Только Сесилия и Скарлетт отужинали, как раздался звонок в дверь. Они одновременно удивленно вздернули брови, потому что не ждали никого в гости. Скарлетт неохотно встала и направилась в прихожую.
Огромный букет белых тюльпанов полностью закрывал лицо вошедшего.
— Скарлетт Гибсон, если не ошибаюсь?
Она сразу же узнала голос Тео.
— Как вы меня нашли? Вы ведь даже фамилии моей не знали.
Тео торжественно вручил ей букет и как бы между прочим бросил:
— Навел справки.
— Зачем?
— Как это зачем? Очень захотелось вас увидеть. Не возражаете, если я войду? Я подожду, пока вы соберетесь, а потом поедем к Тюрберу.
— Но я только что поужинала с бабушкой, — запротестовала Скарлетт.
— В таком случае просто попьем там кофе!
Скарлетт провела Тео в дом, представила Сесилии и пошла к себе в комнату за сумочкой.
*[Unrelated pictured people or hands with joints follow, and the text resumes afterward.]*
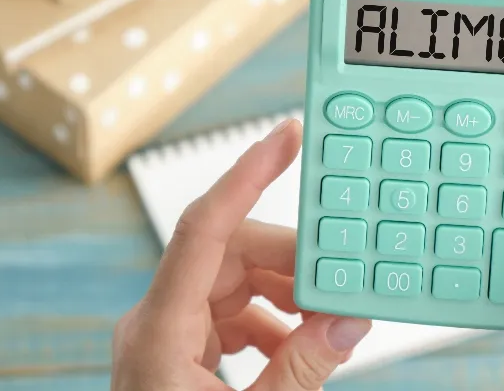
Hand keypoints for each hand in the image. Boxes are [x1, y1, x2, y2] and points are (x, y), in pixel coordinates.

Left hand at [112, 119, 371, 390]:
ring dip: (287, 298)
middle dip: (292, 264)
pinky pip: (232, 313)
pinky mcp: (178, 351)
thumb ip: (302, 369)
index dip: (245, 175)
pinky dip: (273, 323)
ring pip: (235, 283)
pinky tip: (300, 348)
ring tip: (327, 325)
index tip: (284, 137)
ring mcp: (165, 335)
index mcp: (158, 332)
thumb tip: (348, 319)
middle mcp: (155, 321)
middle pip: (230, 255)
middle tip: (342, 282)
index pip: (202, 228)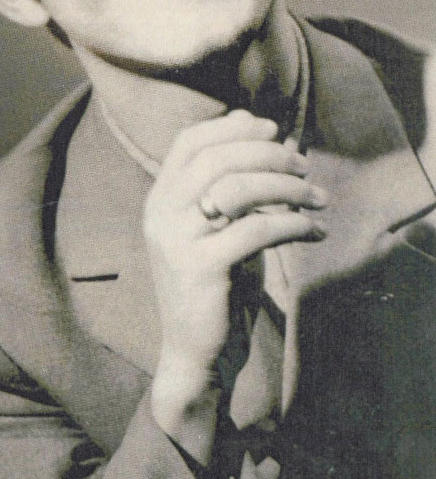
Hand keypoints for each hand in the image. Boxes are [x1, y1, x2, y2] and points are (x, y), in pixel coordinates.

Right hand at [145, 110, 327, 456]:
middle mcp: (161, 212)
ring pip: (237, 188)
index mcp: (161, 197)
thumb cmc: (215, 283)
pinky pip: (256, 230)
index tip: (272, 128)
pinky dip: (293, 224)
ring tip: (318, 196)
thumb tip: (256, 128)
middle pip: (216, 157)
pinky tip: (314, 231)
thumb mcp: (217, 227)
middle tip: (304, 164)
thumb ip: (228, 184)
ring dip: (287, 185)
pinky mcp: (201, 268)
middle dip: (268, 153)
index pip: (189, 141)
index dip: (231, 127)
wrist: (194, 352)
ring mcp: (177, 240)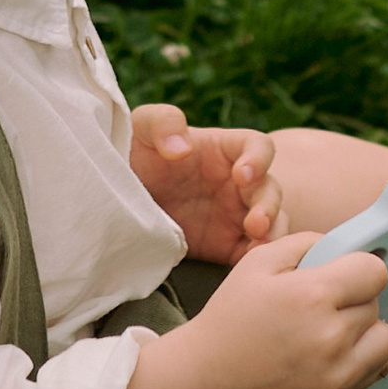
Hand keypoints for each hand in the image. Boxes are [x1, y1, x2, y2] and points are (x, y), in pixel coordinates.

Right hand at [112, 233, 387, 388]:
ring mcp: (338, 371)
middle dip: (358, 296)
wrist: (210, 379)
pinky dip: (375, 354)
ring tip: (344, 323)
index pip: (375, 271)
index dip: (363, 266)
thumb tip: (346, 247)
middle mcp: (331, 334)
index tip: (348, 271)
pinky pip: (380, 369)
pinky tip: (365, 342)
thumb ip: (308, 242)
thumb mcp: (258, 261)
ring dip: (371, 326)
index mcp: (311, 294)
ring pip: (387, 338)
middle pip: (376, 302)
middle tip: (329, 300)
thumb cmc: (232, 317)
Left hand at [127, 102, 279, 264]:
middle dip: (268, 205)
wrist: (116, 203)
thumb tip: (182, 147)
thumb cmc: (132, 155)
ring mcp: (235, 215)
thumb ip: (163, 123)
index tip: (242, 175)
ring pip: (272, 222)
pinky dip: (255, 258)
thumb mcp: (139, 129)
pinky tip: (248, 265)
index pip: (258, 147)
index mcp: (225, 150)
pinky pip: (251, 252)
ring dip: (271, 233)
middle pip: (270, 189)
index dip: (258, 159)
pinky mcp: (227, 246)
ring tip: (257, 245)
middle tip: (255, 222)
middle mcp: (237, 182)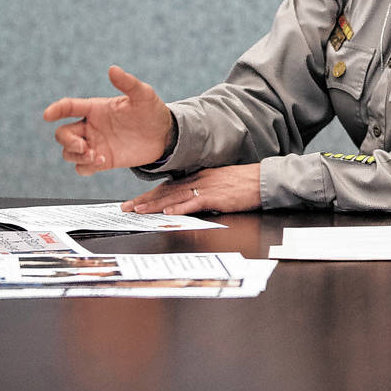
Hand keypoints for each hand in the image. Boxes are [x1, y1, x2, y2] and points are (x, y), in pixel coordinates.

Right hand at [43, 66, 173, 174]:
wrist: (164, 135)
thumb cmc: (152, 111)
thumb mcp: (143, 95)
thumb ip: (128, 83)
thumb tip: (112, 69)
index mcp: (96, 109)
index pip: (68, 107)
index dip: (55, 109)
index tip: (48, 115)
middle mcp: (91, 127)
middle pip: (62, 134)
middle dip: (67, 141)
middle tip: (84, 146)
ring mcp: (95, 144)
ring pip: (69, 153)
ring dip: (77, 156)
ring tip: (96, 156)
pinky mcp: (102, 160)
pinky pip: (82, 168)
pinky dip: (85, 166)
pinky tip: (100, 161)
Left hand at [121, 163, 261, 214]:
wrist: (265, 179)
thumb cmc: (247, 183)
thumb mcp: (222, 182)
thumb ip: (206, 189)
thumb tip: (192, 200)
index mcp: (200, 176)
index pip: (169, 186)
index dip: (150, 194)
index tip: (135, 201)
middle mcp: (200, 179)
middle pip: (166, 191)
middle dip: (144, 200)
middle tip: (125, 208)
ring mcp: (207, 187)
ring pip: (174, 197)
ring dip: (155, 204)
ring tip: (138, 211)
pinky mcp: (217, 197)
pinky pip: (194, 203)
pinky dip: (179, 208)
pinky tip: (168, 213)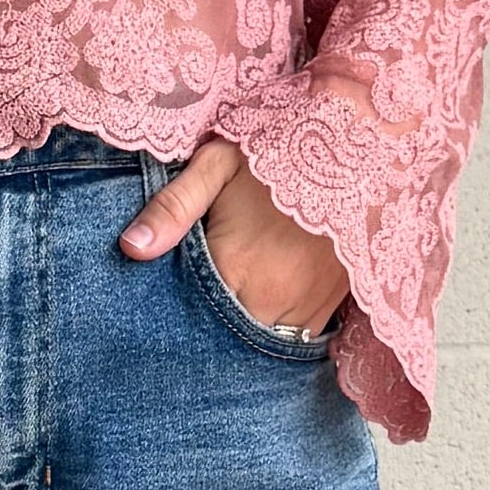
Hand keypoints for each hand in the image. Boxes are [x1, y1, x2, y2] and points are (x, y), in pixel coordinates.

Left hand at [121, 137, 342, 336]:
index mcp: (236, 267)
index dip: (175, 317)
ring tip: (233, 304)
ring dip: (245, 331)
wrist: (357, 145)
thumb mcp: (218, 165)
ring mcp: (307, 308)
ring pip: (263, 344)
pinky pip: (298, 339)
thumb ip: (173, 207)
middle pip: (226, 339)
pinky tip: (265, 305)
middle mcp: (273, 299)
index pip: (191, 317)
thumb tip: (131, 247)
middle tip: (196, 311)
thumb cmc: (278, 151)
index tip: (163, 313)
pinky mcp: (333, 307)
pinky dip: (279, 328)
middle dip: (209, 330)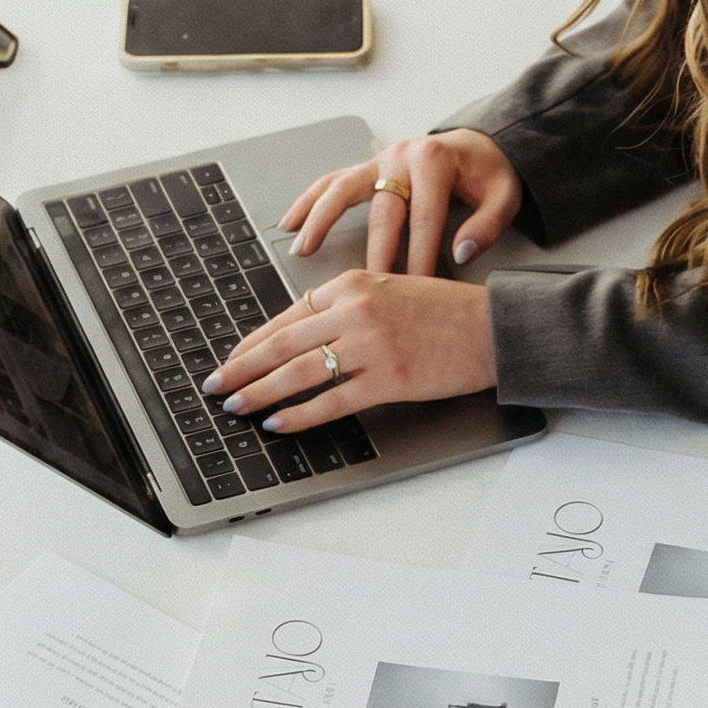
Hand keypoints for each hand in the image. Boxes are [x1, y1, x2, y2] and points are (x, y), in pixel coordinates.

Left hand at [202, 271, 495, 434]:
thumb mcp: (389, 288)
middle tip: (216, 386)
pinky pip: (331, 401)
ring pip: (298, 374)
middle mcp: (357, 310)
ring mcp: (371, 346)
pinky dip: (299, 415)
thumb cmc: (444, 310)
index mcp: (352, 284)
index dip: (253, 342)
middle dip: (242, 369)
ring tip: (237, 406)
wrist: (491, 328)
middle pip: (283, 344)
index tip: (231, 358)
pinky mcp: (388, 379)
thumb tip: (299, 335)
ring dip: (260, 393)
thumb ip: (345, 305)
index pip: (288, 316)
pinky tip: (278, 423)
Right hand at [282, 129, 521, 277]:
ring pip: (342, 189)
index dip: (420, 258)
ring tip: (301, 249)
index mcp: (435, 161)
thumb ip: (488, 224)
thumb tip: (461, 252)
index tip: (414, 290)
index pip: (424, 219)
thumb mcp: (505, 194)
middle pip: (382, 214)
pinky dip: (310, 201)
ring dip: (320, 220)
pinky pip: (332, 181)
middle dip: (375, 256)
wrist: (480, 143)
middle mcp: (402, 157)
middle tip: (363, 293)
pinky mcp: (368, 167)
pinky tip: (291, 221)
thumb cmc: (489, 173)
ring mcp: (380, 160)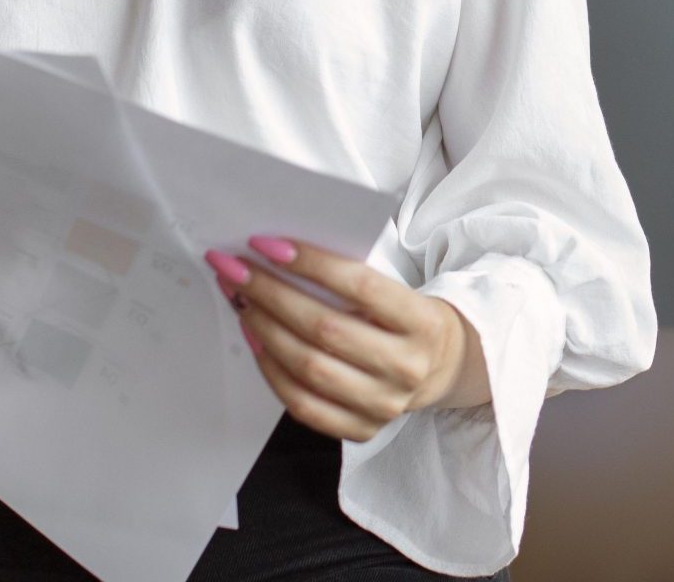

Зная, что обстановка в этом ресторане вполне демократичная, переодеваться Скарлетт не стала, так и осталась в джинсах и легкой белой блузке, длинные волосы тоже решила не закалывать. Со стороны она казалась совсем юной девушкой.
Когда они уселись за столик, разговор зашел о работе Тео. Он недавно окончил медицинский институт и теперь проходил стажировку в больнице имени Альберта Эйнштейна. Исповедуя католическую веру, он терзался сомнениями, правильно ли поступает, выхаживая преждевременно родившихся младенцев, все равно обреченных на раннюю смерть.
Потом Тео хотел разговорить Скарлетт на тему классической музыки, но, заметив, что девушка тут же замкнулась, предложил сходить на пьесу, которая, как выяснилось, понравилась им обоим. Скарлетт с радостью согласилась.
— Господи, совсем забыл. Вы же не знаете, как меня зовут, — вдруг спохватился он.
— Только имя, — согласилась Скарлетт.
— Тео Картрайт.
— Вы как-то связаны с «Картрайт фармацевтикалс»? — помрачнела она.
— Некоторым образом. — Тео ухмыльнулся. — Если плясать от основателя фирмы, моего прадеда Теодора, то я — представитель четвертого поколения семейства Картрайт.
— Моя мать только что завладела контрольным пакетом акций вашей компании.
— Слышал о таком факте. С отцом я вижусь редко, да и делами фирмы не занимаюсь. Меня больше всего интересует медицина.
— Я тоже… почти не вижусь со своей матерью, — сообщила Скарлетт, кивнув головой.
А потом как-то само собой получилось, что речь ее полилась свободно, раскованно. Слово за слово — и она подробно рассказала о сговоре матери и Карла Дэйли и даже о том, какие проблемы испытывала раньше с излишним весом и плохой кожей. И сразу же на душе стало легко и свободно, словно с плеч свалилась огромная ноша.